Pakar Hukum Pidana Universitas Brawijaya (UB) Dr. Fachrizal Afandi, S.Psi., S.H., M.H. menyoroti dugaan pelecehan seksual oleh dokter terhadap pasien yang terjadi akhir-akhir ini. Kasus dugaan kekerasan seksual oleh dokter dinilai sebagai fenomena 'gunung es'.
Menurut Fachrizal mencuatnya kasus dugaan kekerasan seksual melibatkan dokter, mencerminkan masih lemahnya sistem pencegahan kekerasan seksual di suatu lingkungan.
"Ini adalah puncak dari kejahatan yang dilakukan oleh orang-orang dengan kelainan seksual. Kuncinya ada pada sistem pencegahan," ujar Fachrizal kepada wartawan, Sabtu (19/4/2025).
SCROLL TO CONTINUE WITH CONTENT
Fachrizal mengungkapkan meskipun beberapa kampus telah membentuk satuan tugas Pencegahan dan Penanganan Kekerasan Seksual (PPKS) pasca disahkannya Undang-Undang TPKS pada 2022.
Namun efektivitasnya masih perlu dievaluasi. Ia menilai munculnya kasus ini ke publik merupakan sinyal bahwa satgas tersebut belum berjalan optimal.
"Satgas-satgas ini belum bisa efektif, maka perlu ada evaluasi dan penguatan. Namun, hadirnya UU TPKS dan satgas ini juga menumbuhkan keberanian korban untuk speak up, dan ini tren yang positif," tambahnya.

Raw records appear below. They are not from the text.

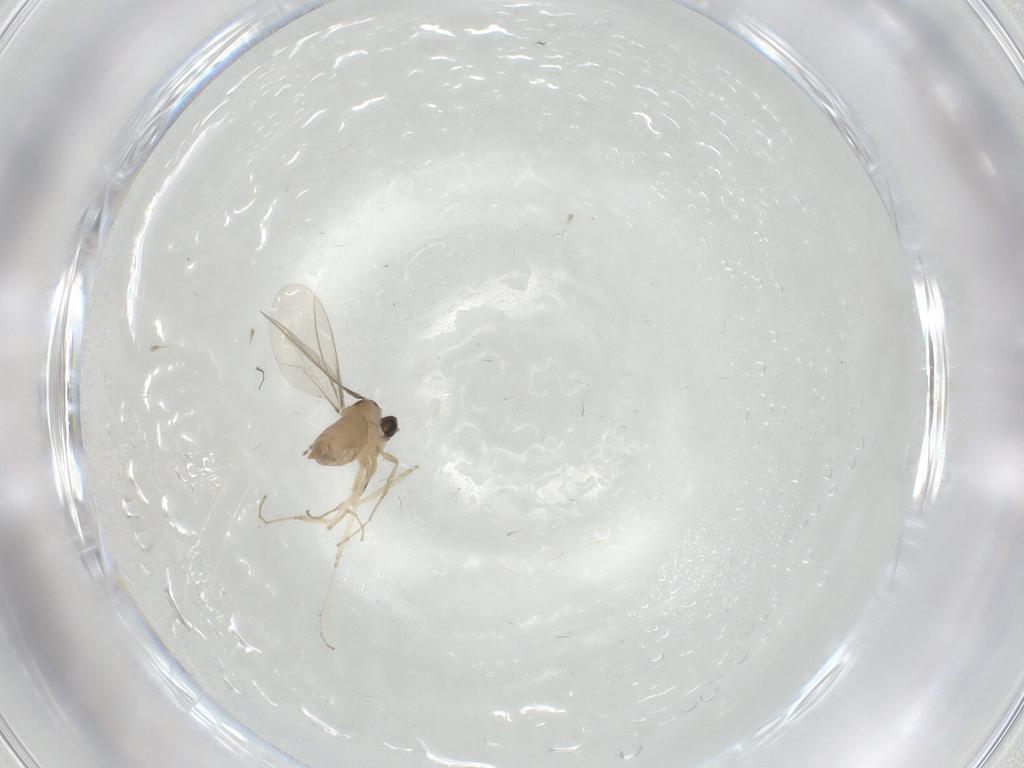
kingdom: Animalia
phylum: Arthropoda
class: Insecta
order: Diptera
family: Cecidomyiidae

Fachrizal menyebut bahwa kasus-kasus kekerasan seksual seperti ini telah lama terjadi dan bersifat laten.
Namun, kini korban mulai lebih berani melapor melalui berbagai saluran, termasuk media sosial.
Meningkatnya jumlah korban yang berani bicara menunjukkan bahwa budaya patriarki masih menjadi akar persoalan yang harus dibenahi secara sistemik.

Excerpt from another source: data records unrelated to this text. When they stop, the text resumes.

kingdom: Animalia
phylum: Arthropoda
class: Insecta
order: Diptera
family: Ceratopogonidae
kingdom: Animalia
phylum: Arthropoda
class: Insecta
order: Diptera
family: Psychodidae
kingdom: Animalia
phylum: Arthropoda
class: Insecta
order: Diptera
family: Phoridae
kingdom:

Fachrizal juga menyoroti pentingnya SOP yang ketat, terutama dalam konteks dunia medis.
"Jangan sampai dokter dan calon dokter menyalahgunakan akses terhadap obat-obatan untuk melakukan tindakan serupa di masa mendatang," tegasnya.

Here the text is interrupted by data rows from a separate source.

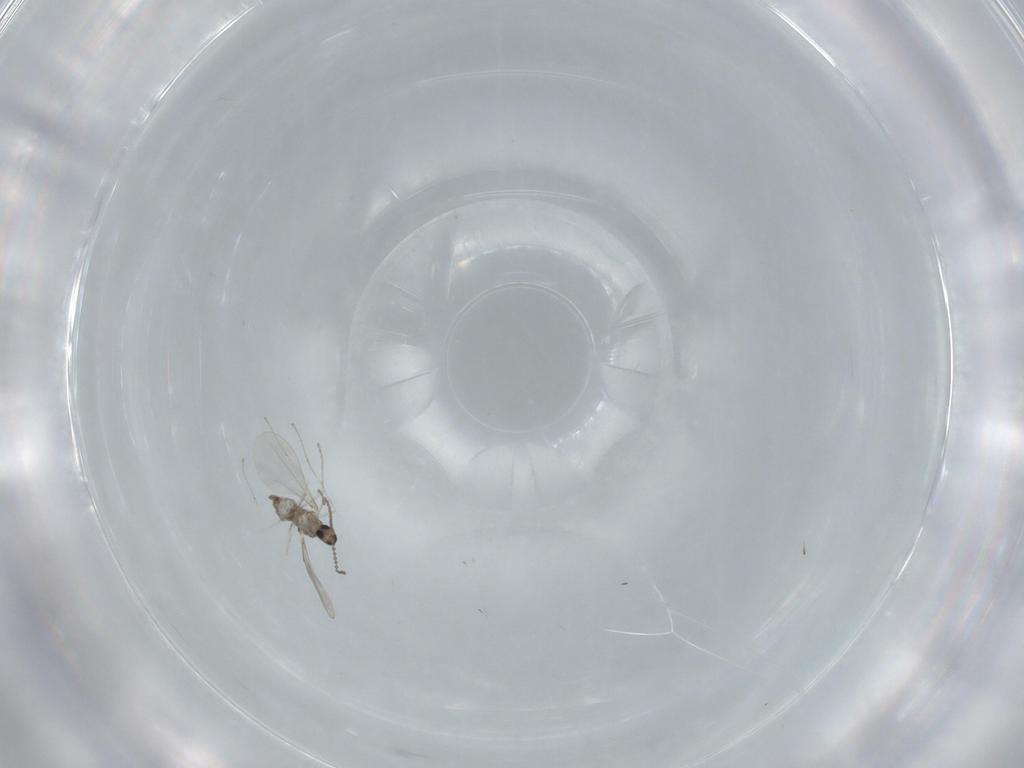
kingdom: Animalia
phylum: Arthropoda
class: Insecta
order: Diptera
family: Cecidomyiidae
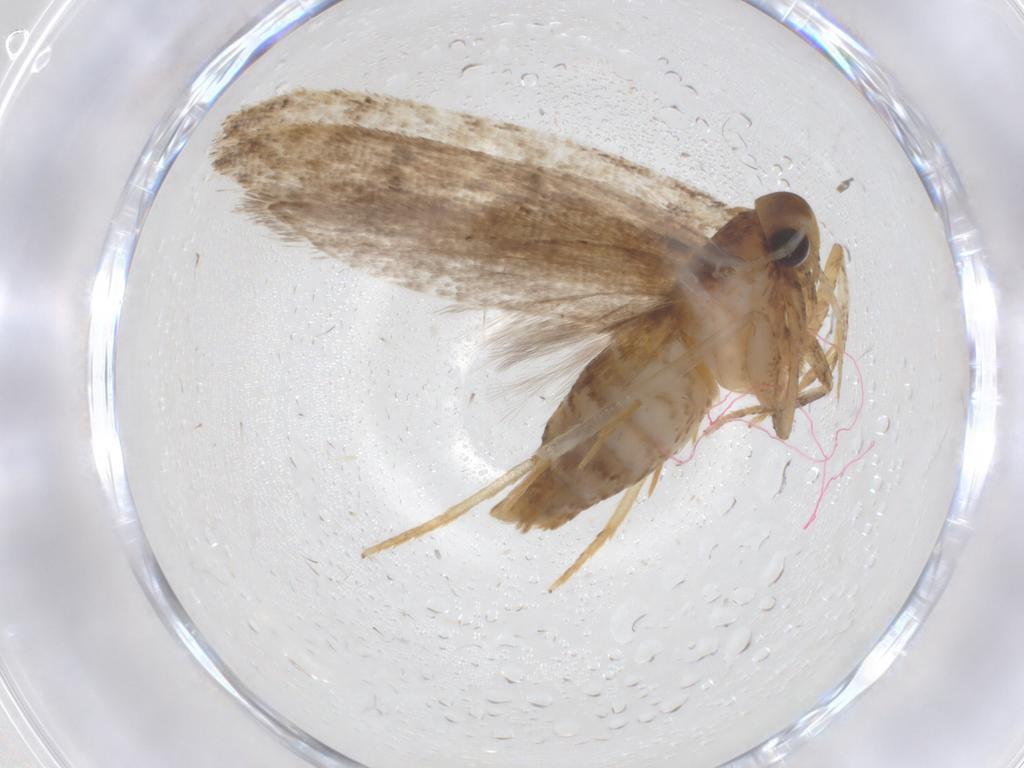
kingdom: Animalia
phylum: Arthropoda
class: Insecta
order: Lepidoptera
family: Oecophoridae
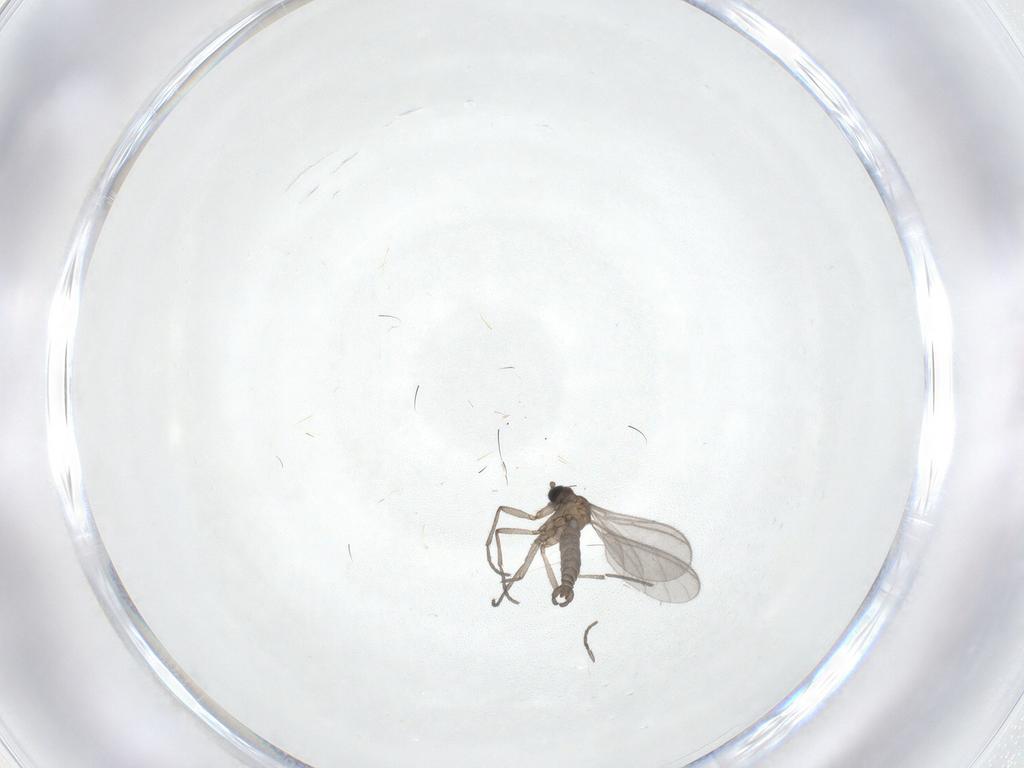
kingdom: Animalia
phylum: Arthropoda
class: Insecta
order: Diptera
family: Sciaridae
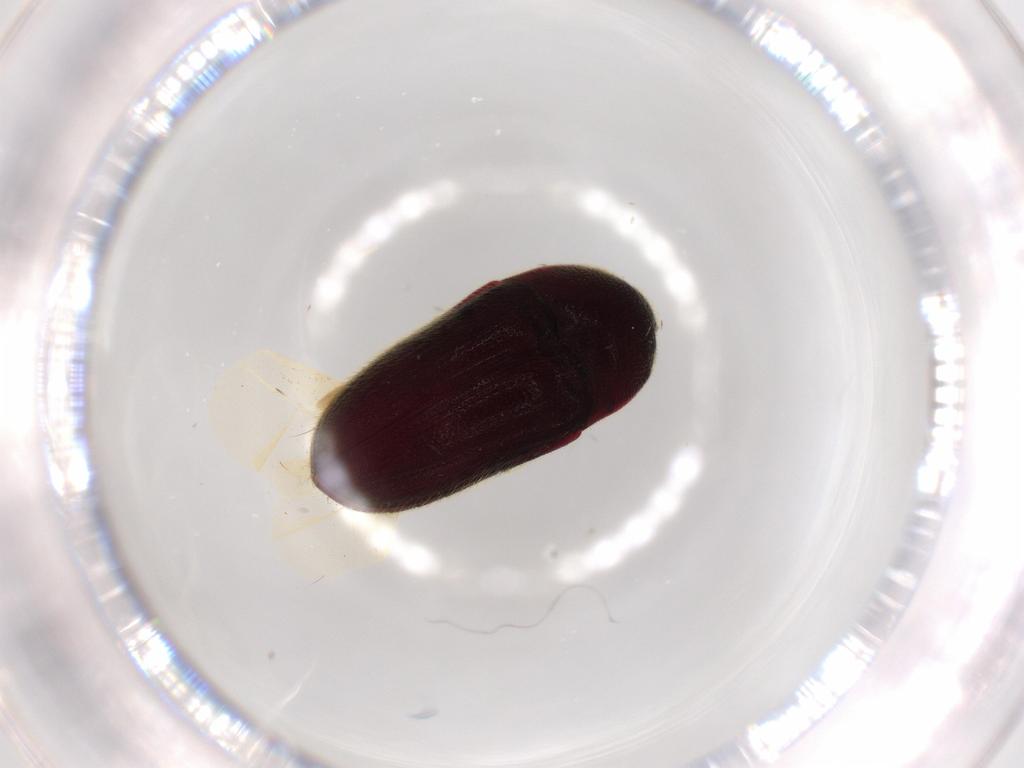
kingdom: Animalia
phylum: Arthropoda
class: Insecta
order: Coleoptera
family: Throscidae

Fachrizal turut menyampaikan harapannya agar kasus-kasus kekerasan seksual tidak diselesaikan dengan jalur damai, melainkan harus ditangani secara profesional.
"Harus ada sistem pencegahan yang dibangun secara menyeluruh, dan kasus-kasus seperti ini jangan diselesaikan damai. Harus ditindak secara hukum agar memberikan efek jera," pungkasnya.